Is there any way to do iterative computation in Hadoop. In MapReduce paradigm, both map and reduce phase runs only once. Is there any procedure to fire map phase multiple times like iterations of a loop. I believe Apache Giraph runs compute method in some similar logic. Is there any way to perform MapReduce task in similar fashion or is there any alternate programming paradigm that performs similar task.
Thanks in advance !!!
What is the nature of data you are processing, that it requires iterations?
Depending on nature of data, the simplest way may be for the driver to run multiple map reduce jobs in a while loop.
If number of iterations is known and is constant, or can be determined by a first pass job, it's straightforward to run the loop.
If it's not known or is variable depending on data, the reducer in each job is responsible for communicating to the driver whether more iterations are necessary or the terminating condition has been satisfied.
It can do this either via a status file on HDFS, or using Counters.
Thanks for your insight. The nature of the data I'm working with is a set of records, which need to go through multiple phases unless some desired metric is achieved. I previously briefly worked with Giraph and I think it only takes some network as input. Hence there is not much scope of using Giraph (Please correct me if I'm wrong).

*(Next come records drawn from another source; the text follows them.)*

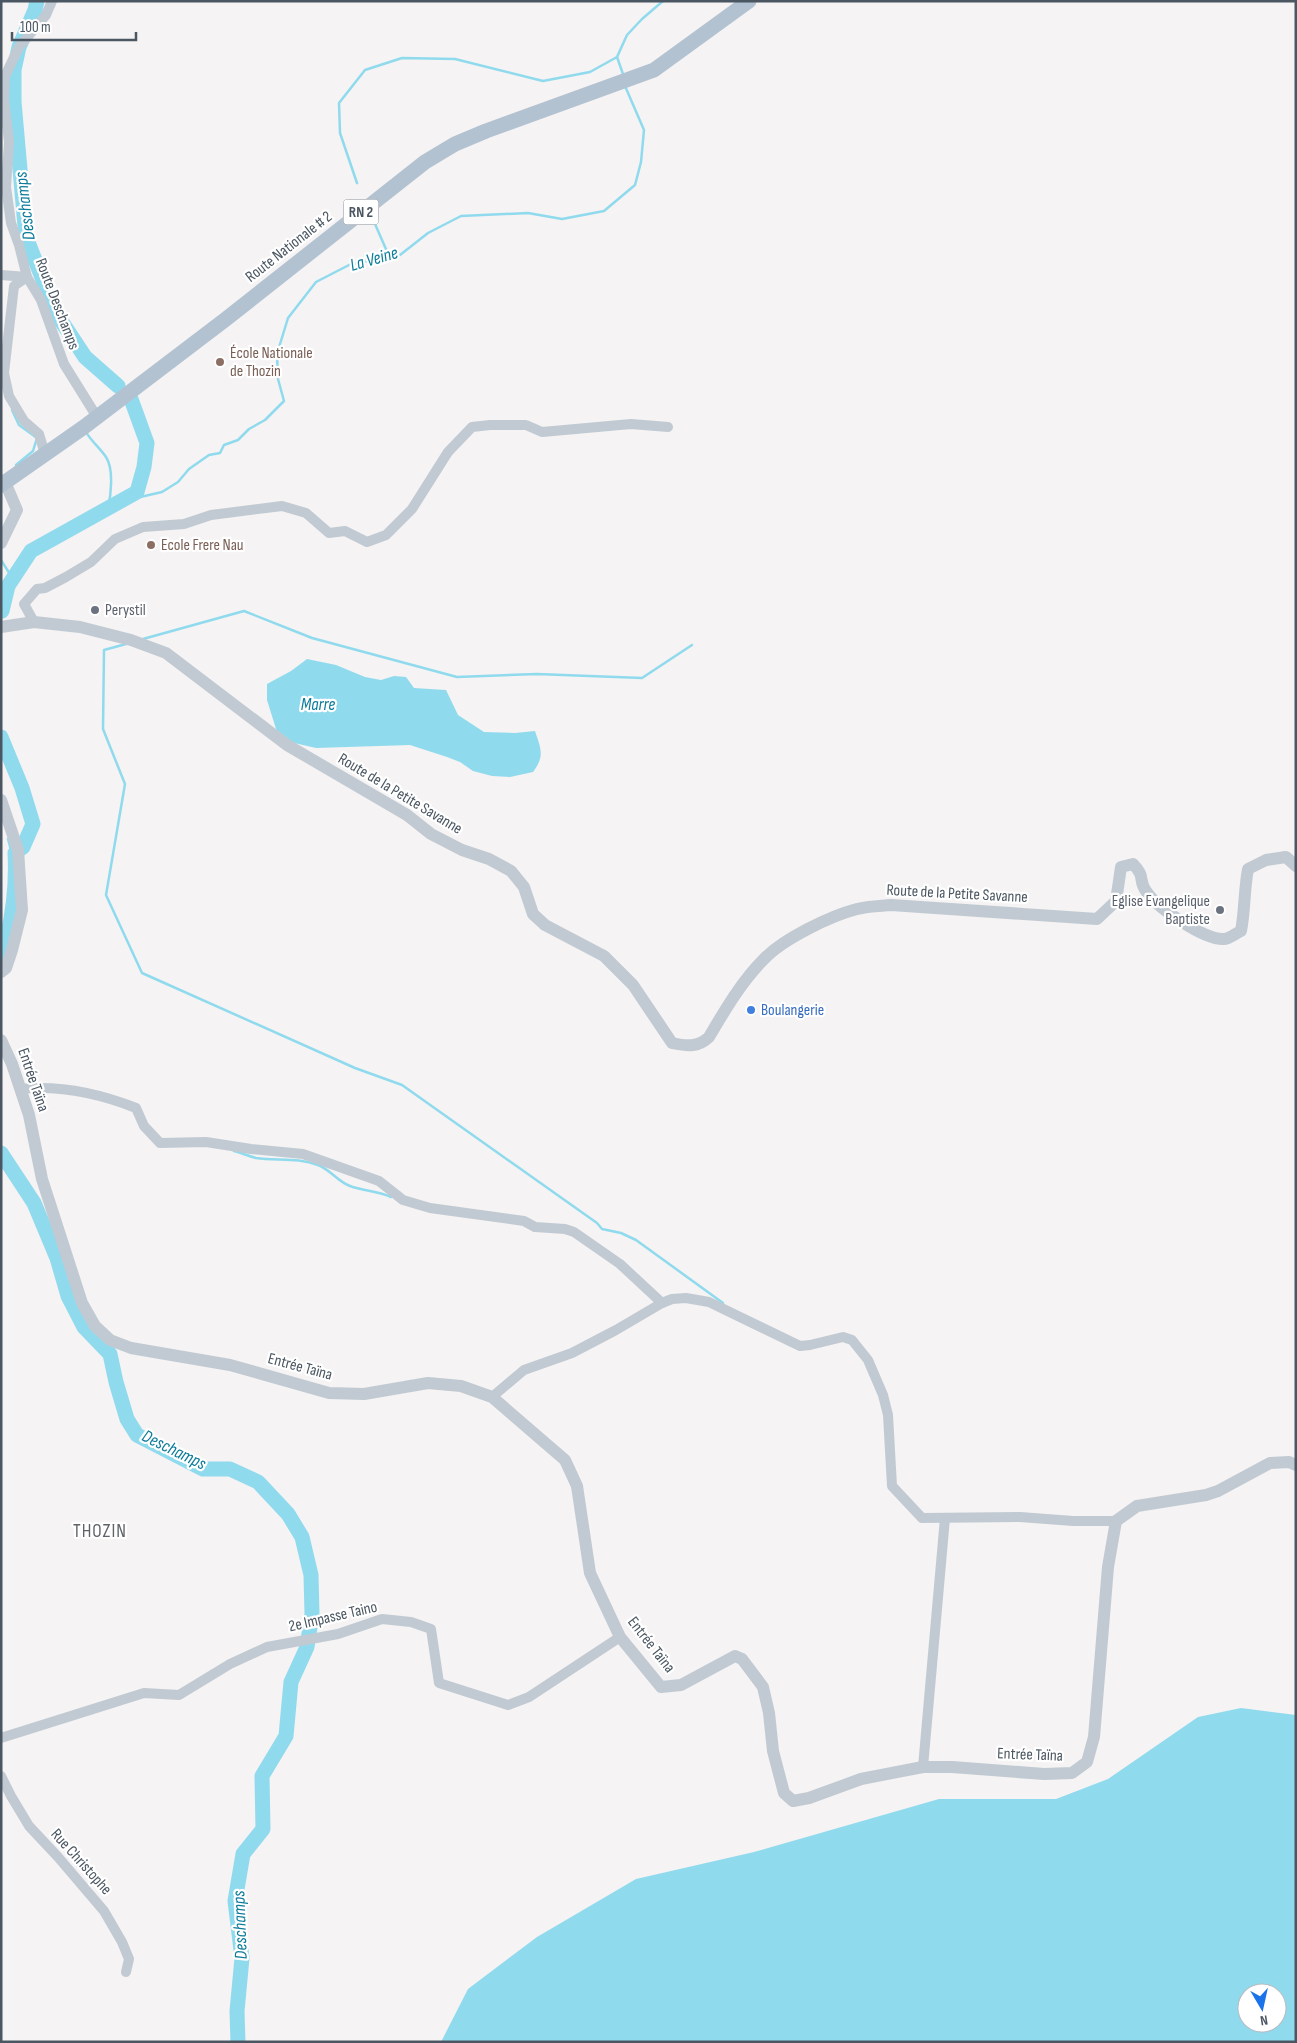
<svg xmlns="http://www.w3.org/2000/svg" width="1297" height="2043" font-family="'Sofia Sans Condensed',sans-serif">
  <rect width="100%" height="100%" fill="#f5f3f3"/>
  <!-- water -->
  <g fill="#90daee" fill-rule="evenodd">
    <path d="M 307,659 L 336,665 L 365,677 L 381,680 L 394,676 L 406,677 L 414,688 L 446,690 L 458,715 L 484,732 L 515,733 L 535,731 C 541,749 545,756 533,772 L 510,777 L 492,776 L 473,771 L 460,762 L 447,757 L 410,745 L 316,748 L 290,742 L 277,732 L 267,700 L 267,684 L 291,671 Z"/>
    <path d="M 1241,1708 L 1296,1715 L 1296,2042 L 441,2042 L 468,1989 L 537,1937 L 636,1879 L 754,1852 L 939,1799 L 1056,1799 L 1108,1779 L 1198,1717 ZM 1247,1993 L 1277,1993 L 1277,2023 L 1247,2023 Z"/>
  </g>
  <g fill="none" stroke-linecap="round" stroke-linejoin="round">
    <!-- stream -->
    <g stroke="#90daee" stroke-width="2.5">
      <polyline points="617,57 624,77"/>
      <polyline points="357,183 340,133 339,103 365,70 402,58 455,59 543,81 590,72 617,57 627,35 642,19 663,1"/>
      <polyline points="375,224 389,256"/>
      <polyline points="12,410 19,425 37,438 33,451 16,465"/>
      <path d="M 86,432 C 91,441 100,448 106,457 C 114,469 111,495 108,508"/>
      <polyline points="123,501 162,492 178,482 189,469 209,455 220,453 224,445 238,440 249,429 265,420 284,401 278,379 277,354 288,318 316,282 349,265 400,255 428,233 461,216 528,213 562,219 604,211 635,185 641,162 644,130 625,86"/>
      <polyline points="1,560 13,579"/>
      <polyline points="143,639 244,611 312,638 457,677 537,674 642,678 692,645"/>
      <polyline points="126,644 104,650 103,729 125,784 106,895 142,973 355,1068 402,1085 597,1223 602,1229 621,1233 636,1240 723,1303"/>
      <polyline points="8,839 13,858"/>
      <path d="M 234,1151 C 241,1153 249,1156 256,1158 C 277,1161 298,1157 318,1165 C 331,1170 338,1182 350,1186 C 363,1191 378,1191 391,1197"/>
    </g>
    <!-- river -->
    <g stroke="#90daee" stroke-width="15">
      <polyline points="37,1 35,10 19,47 14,70 14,102 26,237 56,313 85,357 118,386"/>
      <polyline points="2,611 8,586 31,551 137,492 144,467 147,443 131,399"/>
      <path d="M 1,737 L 22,788 L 33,824 L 23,847 L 15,853 C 17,890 12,924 1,959"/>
      <polyline points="1,1153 34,1203 57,1258 68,1296 84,1327 110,1354 116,1382 127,1419 137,1435 203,1469 230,1469 258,1482 288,1514 302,1537 311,1575 312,1614 307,1647 291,1682 286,1736 262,1776 263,1829 243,1854 235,1901 242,1958 237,2011 238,2042"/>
    </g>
    <!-- minor -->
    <g stroke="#c1cad2" stroke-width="10">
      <polyline points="52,1 46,15 19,47 5,76 4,99 9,142 6,187 11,223 19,245 27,277 41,300 64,364 97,417"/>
      <polyline points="1,275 27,277 14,286 4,373 9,396 24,421 39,434 45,454"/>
      <polyline points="34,622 24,604 37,589 45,588 66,577 91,562 115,539 143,527 184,524 211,515 282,506 306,513 329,533 345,531 367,542 386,535 412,509 448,452 472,427 490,425 526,425 542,432 631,424 668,427"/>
      <path d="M 20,1089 C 60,1085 98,1093 136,1108 L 144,1126 L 160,1143 L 206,1142 L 251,1149 L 303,1154 L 379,1181 L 403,1200 L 430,1208 L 524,1221 L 535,1227 L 565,1229 L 574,1232 L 620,1264 L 662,1303"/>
      <polyline points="492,1397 524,1370 572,1353 616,1330 662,1303 672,1299 686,1298 709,1302 800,1346 810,1345 843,1337 852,1340 868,1360 883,1395 888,1415 892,1486 922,1518 1020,1517 1073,1521 1116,1521"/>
      <polyline points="1,1738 144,1693 179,1695 230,1664 267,1647 338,1634 382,1619 411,1622 431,1629 439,1683 508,1705 529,1697 620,1637"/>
      <polyline points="923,1767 945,1518"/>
      <polyline points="1,1776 11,1796 29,1826 58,1857 104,1911 122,1942 129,1959 126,1972"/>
    </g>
    <!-- tertiary -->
    <g stroke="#c1cad2" stroke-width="12">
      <polyline points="1,543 17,510 5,482"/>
      <path d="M 1,627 L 34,622 L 80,627 L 131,640 L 166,653 L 287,745 L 407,815 L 431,834 L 462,850 L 489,859 L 511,871 L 524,887 L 533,914 L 545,925 L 604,956 L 633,985 L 672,1043 C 686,1046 698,1048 709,1037 C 725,1010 741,982 764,959 C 783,939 830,916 857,909 C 868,906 880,906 891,905 L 1097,919 L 1116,901 L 1121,867 L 1133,864 C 1146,877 1138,880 1146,891 C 1156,907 1204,940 1224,939 C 1229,939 1236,933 1241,931 C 1245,910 1244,890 1248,869 L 1266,860 L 1286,857 L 1296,866"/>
      <polyline points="1,800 18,850 22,910 12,950 6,968 1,972"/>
      <polyline points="1,1040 12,1064 29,1115 42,1179 82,1303 95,1326 110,1340 131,1348 230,1365 329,1393 364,1394 428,1383 461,1386 492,1397 565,1460 577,1486 590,1573 620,1637 661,1687 681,1685 735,1656 742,1659 763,1687 769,1713 773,1751 784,1793 793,1801 809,1798 861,1779 923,1767 952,1767 1044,1774 1072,1773 1087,1762 1094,1737 1108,1567 1116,1521 1137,1506 1206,1495 1218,1491 1270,1463 1289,1462 1296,1465"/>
    </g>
    <!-- primary -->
    <polyline stroke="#b3c2d1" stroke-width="15" points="1,485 84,427 226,319 425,162 455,144 486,131 654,70 749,1"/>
  </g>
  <!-- markers -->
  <g fill="#8d6e63" stroke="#fff" stroke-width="2">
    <circle cx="220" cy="362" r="5"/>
    <circle cx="151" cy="545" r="5"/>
  </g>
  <g fill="#6b7280" stroke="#fff" stroke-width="2">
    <circle cx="95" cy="610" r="5"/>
    <circle cx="1220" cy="910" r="5"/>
  </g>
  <circle fill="#3f7fe0" stroke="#fff" stroke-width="2" cx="751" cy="1010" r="5"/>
  <g text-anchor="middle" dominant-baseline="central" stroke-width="4.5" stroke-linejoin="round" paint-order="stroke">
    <!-- shield labels -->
    <rect fill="#fff" stroke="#808990" stroke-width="1" x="343.5" y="199.5" width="35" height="25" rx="4"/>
    <g font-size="15" font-weight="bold" fill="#4a5661">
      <text x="361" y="212">RN 2</text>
    </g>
    <!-- street labels -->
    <g font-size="16" fill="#4a5661" stroke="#fff">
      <text transform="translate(289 247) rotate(-38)">Route Nationale # 2</text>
      <text transform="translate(57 304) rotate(69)">Route Deschamps</text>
      <text transform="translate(400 794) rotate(31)">Route de la Petite Savanne</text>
      <text transform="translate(957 894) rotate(3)">Route de la Petite Savanne</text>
      <text transform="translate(33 1080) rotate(71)">Entrée Taïna</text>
      <text transform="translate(300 1367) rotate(15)">Entrée Taïna</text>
      <text transform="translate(333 1617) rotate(-13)">2e Impasse Taino</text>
      <text transform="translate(651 1645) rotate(52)">Entrée Taïna</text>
      <text transform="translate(1030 1755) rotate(2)">Entrée Taïna</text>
      <text transform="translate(81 1862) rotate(48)">Rue Christophe</text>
    </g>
    <!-- education labels -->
    <g font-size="16" fill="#785e54" stroke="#fff" text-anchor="start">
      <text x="230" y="353">École Nationale<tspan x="230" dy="18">de Thozin</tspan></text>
      <text x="161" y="545">Ecole Frere Nau</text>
    </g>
    <!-- worship labels -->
    <g font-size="16" fill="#5b616d" stroke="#fff" text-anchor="start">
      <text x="105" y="610">Perystil</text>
      <text x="1210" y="901" text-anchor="end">Eglise Evangelique<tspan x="1210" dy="18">Baptiste</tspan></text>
    </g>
    <!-- shop labels -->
    <g font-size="16" fill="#366cbe" stroke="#fff" text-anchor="start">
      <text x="761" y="1010">Boulangerie</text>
    </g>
    <!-- water labels -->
    <g font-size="18" font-style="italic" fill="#0c7c9b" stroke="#fff">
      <text transform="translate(25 206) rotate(-97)">Deschamps</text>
      <text transform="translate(374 259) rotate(-16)">La Veine</text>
      <text x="318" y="704">Marre</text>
      <text transform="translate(174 1450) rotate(26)">Deschamps</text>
      <text transform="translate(240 1925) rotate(-92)">Deschamps</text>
    </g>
    <!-- quarter labels -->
    <g font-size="19" letter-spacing="1" fill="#5f6368" stroke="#fff">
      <text x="100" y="1531">THOZIN</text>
    </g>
  </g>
  <!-- border -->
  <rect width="1297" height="2043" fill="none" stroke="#4a5661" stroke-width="5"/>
  <!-- north arrow -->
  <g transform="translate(1262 2008) rotate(171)"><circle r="24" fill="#ffffff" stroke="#b7bbc0"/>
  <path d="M0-4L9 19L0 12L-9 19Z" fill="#1a73e8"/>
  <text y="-8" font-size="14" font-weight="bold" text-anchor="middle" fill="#4a5661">N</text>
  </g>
  <!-- scale -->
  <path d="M12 32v8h124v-8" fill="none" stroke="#4a5661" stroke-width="2.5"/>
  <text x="20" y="32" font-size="15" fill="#4a5661" stroke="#ffffff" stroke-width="4" paint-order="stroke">100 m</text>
</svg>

Also running a Hadoop job via while loop causes some additional overhead. When a Hadoop job is submitted some set of internal codes run before the map-reduce phase begin. I previously tried such approach but the run-time is too much in this approach.
I mostly worked with Hadoop 1.0. I recently read in some blogs that in Hadoop 2.0 there is provision for iterative programming along with standard map-reduce paradigm. I did not find much help on this topic on internet. Please let me know if you have any knowledge on this.